Mack-Cali Announces Tender Offer For Any And All Of Its 7.25% Senior Unsecured Notes Due March 15, 2009
11/06/2008 Category: Financial
Edison, New Jersey—November 6, 2008—Mack-Cali Realty Corporation (NYSE: CLI) today announced that its operating partnership, Mack-Cali Realty, L.P. (the "Operating Partnership"), has commenced a cash tender offer (the "Tender Offer") for any and all of the $300 million principal amount of its 7.25% Senior Unsecured Notes due March 15, 2009 (the "Notes"). The consideration payable for the Notes is $1,000 per $1,000 principal amount of Notes, plus accrued and unpaid interest to, but not including, the payment date for the Notes purchased in the Tender Offer, which is expected to be the second business day following the Expiration Time (as defined below). Additional terms and conditions of the Offer are set forth in the Offer to Purchase dated November 6, 2008 (the "Offer to Purchase"), and the related Letter of Transmittal (the "Letter of Transmittal").
The Tender Offer will expire at 5:00 p.m., New York City time, on Friday, November 14, 2008, unless extended or earlier terminated (the "Expiration Time"). Under certain circumstances, and as more fully described in the Offer to Purchase, the Operating Partnership may terminate the Offer before the Expiration Time. Any tendered Notes may be withdrawn prior to, but not after, the Expiration Time and withdrawn Notes may be re-tendered by a holder at any time prior to the Expiration Time. The Operating Partnership expects to use available cash and borrowings under its $775 million unsecured revolving credit facility to fund its purchase of the Notes in the Tender Offer. The Notes purchased pursuant to the Tender Offer are expected to be cancelled.
This press release is neither an offer to purchase nor a solicitation to buy any of these Notes nor is it a solicitation for acceptance of the Tender Offer. The Operating Partnership is making the Tender Offer only by, and pursuant to the terms of, the Offer to Purchase and the related Letter of Transmittal. The Tender Offer is not being made in any jurisdiction in which the making or acceptance thereof would not be in compliance with the securities, blue sky or other laws of such jurisdiction.
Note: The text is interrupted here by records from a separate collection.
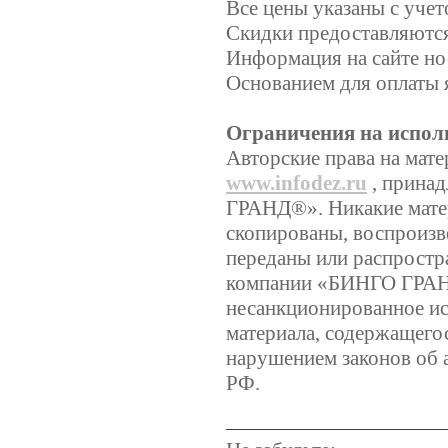
Все цены указаны с уче
Скидки предоставляются,
Информация на сайте но
Основанием для оплаты 
Ограничения на испол
Авторские права на мате
www.infodez.ru
, прина
ГРАНД®». Никакие матер
скопированы, воспроизв
переданы или распростр
компании «БИНГО ГРА
несанкционированное ис
материала, содержащегос
нарушением законов об 
РФ.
None of Mack-Cali Realty Corporation, the Operating Partnership, the Dealer Manager or the Information Agent for the Tender Offer makes any makes any recommendation in connection with the Tender Offer.
The complete terms and conditions of the Tender Offer is set forth in the Offer to Purchase and Letter of Transmittal that is being sent to holders of the Notes. Holders are urged to read the Tender Offer documents carefully when they become available. Copies of the Offer to Purchase and Letter of Transmittal may be obtained from the Information Agent for the Tender Offer, Global Bondholder Services Corporation at 866.470.4200 (toll-free) or 212.430.3774
J.P. Morgan Securities Inc. is the Dealer Manager for the Tender Offer. Questions regarding the Tender Offer may be directed to J.P. Morgan Securities Inc. at 866.834.4666 (toll-free) or 212.834.4388 (collect).
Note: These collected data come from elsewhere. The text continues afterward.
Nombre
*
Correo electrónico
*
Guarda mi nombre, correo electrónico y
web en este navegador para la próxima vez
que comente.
Mack-Cali Realty Corporation is a fully-integrated, self-administered, self-managed real estate investment trust (REIT) providing management, leasing, development, construction and other tenant-related services for its class A real estate portfolio. Mack-Cali owns or has interests in 294 properties, primarily office and office/flex buildings located in the Northeast, totaling approximately 33.7 million square feet. The properties enable the Company to provide a full complement of real estate opportunities to its diverse base of approximately 2,200 tenants.
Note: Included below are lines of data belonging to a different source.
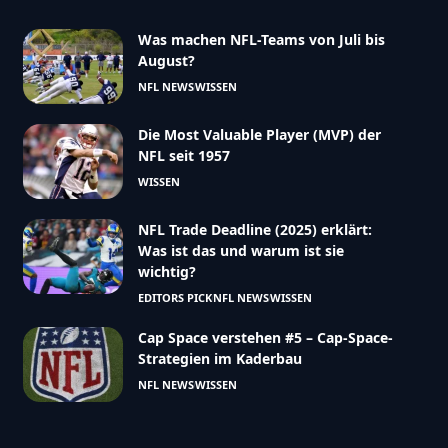
Was machen NFL-Teams von Juli bis
August?
NFL NEWS
WISSEN
Die Most Valuable Player (MVP) der
NFL seit 1957
WISSEN
NFL Trade Deadline (2025) erklärt:
Was ist das und warum ist sie
wichtig?
EDITORS PICK
NFL NEWS
WISSEN
Cap Space verstehen #5 – Cap-Space-
Strategien im Kaderbau
NFL NEWS
WISSEN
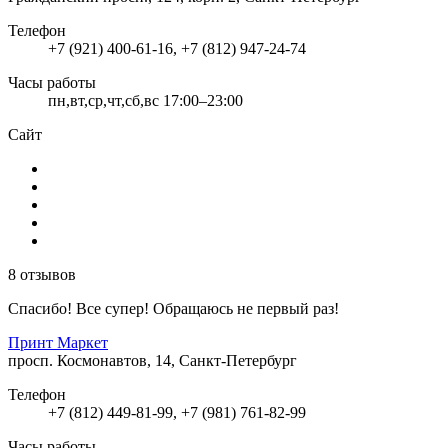
Телефон
+7 (921) 400-61-16, +7 (812) 947-24-74
Часы работы
пн,вт,ср,чт,сб,вс 17:00–23:00
Сайт
8 отзывов
Спасибо! Все супер! Обращаюсь не первый раз!
Принт Маркет
просп. Космонавтов, 14, Санкт-Петербург
Телефон
+7 (812) 449-81-99, +7 (981) 761-82-99
Часы работы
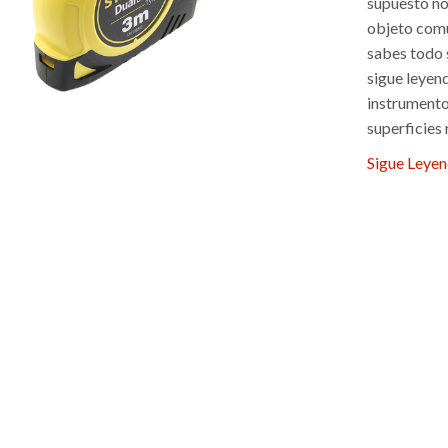
supuesto no
objeto comú
sabes todo s
sigue leyend
instrumento
superficies 
Sigue Leye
Additional information on Mack-Cali Realty Corporation is available on the Company's website at http://www.mack-cali.com.
Statements made in this press release may be forward-looking statements. Forward-looking statements can be identified by the use of words such as "may," "will," "plan," "should," "expect," "anticipate," "estimate," "continue," or comparable terminology. Such forward-looking statements are inherently subject to certain risks, trends and uncertainties, many of which the Company cannot predict with accuracy and some of which the Company might not even anticipate, and involve factors that may cause actual results to differ materially from those projected or suggested. Readers are cautioned not to place undue reliance on these forward-looking statements and are advised to consider the factors listed above together with the additional factors under the heading "Disclosure Regarding Forward-Looking Statements" and "Risk Factors" in the Company's Annual Reports on Form 10-K, as may be supplemented or amended by the Company's Quarterly Reports on Form 10-Q, which are incorporated herein by reference. The Company assumes no obligation to update or supplement forward-looking statements that become untrue because of subsequent events, new information or otherwise.